You can infer everything you need to know about the British attitude to Johnny Hallyday from the fact that he's waited until 52 years into his career, indeed until after his official retirement from live performance, to play here. His name provokes little more from UK audiences than one of those indifferent shrugs his countrymen are so eager to deploy. His oeuvre – which tops 75 albums, not including umpteen volumes of a greatest hits series called Disque D'Or – has proved stubbornly resistant to Anglophone critical reappraisal.
In fairness, the standard line trotted out about Hallyday – that he's France's answer to Cliff Richard – is pretty wide of the mark. Hallyday's backing band are all studded leather, guyliner and guitar solos. His voice is flatly remarkable for a man of his years: raw, full-throated and hugely powerful. The music slaloms between genres – hard rock, big ballads with a hint of the declamatory vocals of chanson about them, unreconstructed 50s rock'n'roll, 70s stuff decorated with proggy keyboard arpeggios – which tells you something about the sheer length of his career.
Some of it feels oddly familiar: fans of 70s bubblegum pop might recognise Ne Joue Pas De Rock'n'Roll Pour Moi as Smokie's Don't Play Your Rock'n'Roll to Me. But some of his disques d'or sound completement insensé to British ears. One starts out like the upbeat soundtrack to the finale of an 80s teen film, then plunges suddenly into moody blues-rock, during which Hallyday, who is 69 years old, drops to his knees, rolls on his back and pretends to have it off with his microphone stand.

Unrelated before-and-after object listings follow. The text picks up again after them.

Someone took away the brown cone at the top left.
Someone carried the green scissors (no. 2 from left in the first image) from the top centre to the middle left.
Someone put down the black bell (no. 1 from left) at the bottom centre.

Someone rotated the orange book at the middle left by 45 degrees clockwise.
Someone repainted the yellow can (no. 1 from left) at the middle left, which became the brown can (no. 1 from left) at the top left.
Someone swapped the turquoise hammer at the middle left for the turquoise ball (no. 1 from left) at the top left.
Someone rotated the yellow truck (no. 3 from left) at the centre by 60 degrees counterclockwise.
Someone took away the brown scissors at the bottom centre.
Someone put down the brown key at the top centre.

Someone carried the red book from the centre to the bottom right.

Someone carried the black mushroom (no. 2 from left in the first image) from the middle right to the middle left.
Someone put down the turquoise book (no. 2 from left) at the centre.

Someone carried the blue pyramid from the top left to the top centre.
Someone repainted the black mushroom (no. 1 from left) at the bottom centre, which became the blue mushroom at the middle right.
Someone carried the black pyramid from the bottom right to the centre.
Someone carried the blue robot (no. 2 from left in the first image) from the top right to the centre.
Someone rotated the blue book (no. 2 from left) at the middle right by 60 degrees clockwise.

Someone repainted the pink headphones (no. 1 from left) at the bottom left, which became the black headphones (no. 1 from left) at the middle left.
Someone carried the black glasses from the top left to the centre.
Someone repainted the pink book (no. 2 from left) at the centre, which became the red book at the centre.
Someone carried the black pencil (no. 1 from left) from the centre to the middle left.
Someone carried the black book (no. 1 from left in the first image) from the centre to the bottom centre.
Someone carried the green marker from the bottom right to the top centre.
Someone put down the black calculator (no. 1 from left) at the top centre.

His version of I (Who Have Nothing) leaves its most famous interpreter, the celebrated master of restraint Tom Jones, sounding as understated as the XX, its drama heightened by Hallyday's chewy vowels: "'E can tek you any place 'ee wants," he avers, "fancy cleurbs and restaurants." But he's hugely engaging, partly because the crowd are going so crackers – at one point, when Hallyday throws his sweaty towel into the crowd, it looks like an actual fight is going to break out between two middle-aged men over its ownership. His gig doesn't feel alien simply because the audience know every word of songs you've never heard, but because the subject of their adoration is like nothing British pop has to offer.